**INSTRUCTIONS TO FOLLOW**
Transcribe the entries below without alteration.

----- INFORMATION SHOWN

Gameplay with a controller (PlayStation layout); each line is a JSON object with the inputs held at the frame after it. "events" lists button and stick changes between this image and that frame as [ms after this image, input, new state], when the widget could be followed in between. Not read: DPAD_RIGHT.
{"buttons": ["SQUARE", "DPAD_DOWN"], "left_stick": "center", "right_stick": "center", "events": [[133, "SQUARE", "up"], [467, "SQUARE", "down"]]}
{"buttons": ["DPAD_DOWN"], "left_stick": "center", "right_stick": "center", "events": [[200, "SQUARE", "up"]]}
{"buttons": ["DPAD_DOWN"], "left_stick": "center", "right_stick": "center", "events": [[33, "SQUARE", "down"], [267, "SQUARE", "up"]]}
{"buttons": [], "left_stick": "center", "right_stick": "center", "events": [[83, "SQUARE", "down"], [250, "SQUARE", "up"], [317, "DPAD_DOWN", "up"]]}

----------

**RESPONSE**
Gameplay with a controller (PlayStation layout); each line is a JSON object with the inputs held at the frame after it. "events" lists button and stick changes between this image and that frame as [ms after this image, input, new state], when the widget could be followed in between. Not read: DPAD_RIGHT.
{"buttons": ["SQUARE", "DPAD_DOWN"], "left_stick": "center", "right_stick": "center", "events": [[133, "SQUARE", "up"], [467, "SQUARE", "down"]]}
{"buttons": ["DPAD_DOWN"], "left_stick": "center", "right_stick": "center", "events": [[200, "SQUARE", "up"]]}
{"buttons": ["DPAD_DOWN"], "left_stick": "center", "right_stick": "center", "events": [[33, "SQUARE", "down"], [267, "SQUARE", "up"]]}
{"buttons": [], "left_stick": "center", "right_stick": "center", "events": [[83, "SQUARE", "down"], [250, "SQUARE", "up"], [317, "DPAD_DOWN", "up"]]}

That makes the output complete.